The best profs I ever had would not tell you the answer, they would point you in the direction of the answer. The prof would also provide you with the knowledge to be able to find the answer.
Brett has given so many "clues" as to where to look, you should be able to say, I already know.
This is also why Google has a problem ranking "Free Sites"(hint).
Given that this paper is "at least 3 years old" they are a little slow implementing things by one of their better engineers, IMHO. Academic work is only important once there is a commercial application...till then, it gets dusty, moldy, and perhaps is part of a piece of paper one might hang in an office (think 'stanford degree' :) ).
So this being the case time wise, hmmm...
You might note one of the citations at the bottom
"Chakrabarti et al 99] S. Chakrabarti, M. van den Berg and B. Dom. Focused crawling: A new approach to topic-specific Web resource discovery. In the 8th World Wide Web Conference, Toronto, May 1999. [cs.berkeley.edu...] " source [cs.toronto.edu...]

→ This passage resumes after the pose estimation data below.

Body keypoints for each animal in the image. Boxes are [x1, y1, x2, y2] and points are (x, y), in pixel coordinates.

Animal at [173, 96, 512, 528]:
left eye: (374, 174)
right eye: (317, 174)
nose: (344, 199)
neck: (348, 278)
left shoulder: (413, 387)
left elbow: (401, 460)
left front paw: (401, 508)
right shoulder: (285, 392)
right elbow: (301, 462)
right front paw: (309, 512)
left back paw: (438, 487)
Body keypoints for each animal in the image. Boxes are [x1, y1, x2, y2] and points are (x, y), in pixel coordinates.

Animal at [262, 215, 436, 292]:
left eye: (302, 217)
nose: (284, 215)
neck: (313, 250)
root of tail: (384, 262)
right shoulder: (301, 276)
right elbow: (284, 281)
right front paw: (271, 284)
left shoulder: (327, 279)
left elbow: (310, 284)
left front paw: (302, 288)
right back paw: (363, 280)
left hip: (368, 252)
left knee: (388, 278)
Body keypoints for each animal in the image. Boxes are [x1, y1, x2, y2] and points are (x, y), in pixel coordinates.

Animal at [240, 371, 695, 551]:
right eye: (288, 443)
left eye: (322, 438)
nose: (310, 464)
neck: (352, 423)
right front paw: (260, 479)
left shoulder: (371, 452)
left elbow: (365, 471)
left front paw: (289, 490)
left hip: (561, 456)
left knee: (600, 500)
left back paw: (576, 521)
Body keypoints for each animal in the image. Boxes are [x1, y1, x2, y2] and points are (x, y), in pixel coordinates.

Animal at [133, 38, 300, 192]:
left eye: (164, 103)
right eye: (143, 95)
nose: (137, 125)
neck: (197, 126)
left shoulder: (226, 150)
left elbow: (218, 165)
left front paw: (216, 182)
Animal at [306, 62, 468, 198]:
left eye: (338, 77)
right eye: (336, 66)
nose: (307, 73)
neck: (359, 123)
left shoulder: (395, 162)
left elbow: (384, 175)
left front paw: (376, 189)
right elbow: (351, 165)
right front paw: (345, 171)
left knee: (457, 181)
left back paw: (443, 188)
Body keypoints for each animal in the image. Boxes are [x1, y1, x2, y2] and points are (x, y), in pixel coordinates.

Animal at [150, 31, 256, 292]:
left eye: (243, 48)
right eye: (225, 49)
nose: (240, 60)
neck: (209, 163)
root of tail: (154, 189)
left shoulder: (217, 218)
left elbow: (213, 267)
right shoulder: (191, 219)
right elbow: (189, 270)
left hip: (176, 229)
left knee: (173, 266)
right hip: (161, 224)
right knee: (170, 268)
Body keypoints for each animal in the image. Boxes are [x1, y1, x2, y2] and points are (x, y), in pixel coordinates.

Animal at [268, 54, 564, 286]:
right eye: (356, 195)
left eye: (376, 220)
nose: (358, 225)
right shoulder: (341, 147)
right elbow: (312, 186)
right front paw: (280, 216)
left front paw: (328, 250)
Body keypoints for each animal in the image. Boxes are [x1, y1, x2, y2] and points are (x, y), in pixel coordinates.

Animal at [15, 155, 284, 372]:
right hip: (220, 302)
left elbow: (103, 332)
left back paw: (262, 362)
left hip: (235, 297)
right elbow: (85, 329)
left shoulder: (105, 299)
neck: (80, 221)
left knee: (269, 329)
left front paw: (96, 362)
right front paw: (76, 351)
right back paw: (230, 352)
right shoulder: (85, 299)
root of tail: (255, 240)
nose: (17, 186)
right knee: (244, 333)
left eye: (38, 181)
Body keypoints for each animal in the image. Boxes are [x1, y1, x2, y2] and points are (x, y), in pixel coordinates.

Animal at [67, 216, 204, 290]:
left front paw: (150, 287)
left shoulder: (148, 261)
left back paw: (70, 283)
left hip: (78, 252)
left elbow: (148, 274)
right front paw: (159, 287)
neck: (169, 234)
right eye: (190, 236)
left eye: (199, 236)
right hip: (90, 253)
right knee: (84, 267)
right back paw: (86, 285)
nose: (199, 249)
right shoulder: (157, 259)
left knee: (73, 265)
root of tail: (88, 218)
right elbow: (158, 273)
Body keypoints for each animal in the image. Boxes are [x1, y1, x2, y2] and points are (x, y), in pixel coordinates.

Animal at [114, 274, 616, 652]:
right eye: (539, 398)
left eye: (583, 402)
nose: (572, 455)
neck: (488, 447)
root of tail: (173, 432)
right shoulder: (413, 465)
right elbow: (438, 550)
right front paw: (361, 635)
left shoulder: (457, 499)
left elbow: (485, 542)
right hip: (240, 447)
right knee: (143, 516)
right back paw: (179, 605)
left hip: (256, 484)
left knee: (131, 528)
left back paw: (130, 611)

That they mention '99 in the paper, means it can't be "at least 3 years old" I think.
hmmm what do you mean?
for one of my keywords (100k results)
the no1 site url is a members.aol.com/xxxxxxx site
i was thinking of creating a hub site by setting up a load of sites on free isp space and pointing them to my hub... would i be wasting my time???? i thought they would inherit some of the isp's high rank, have i missed the point?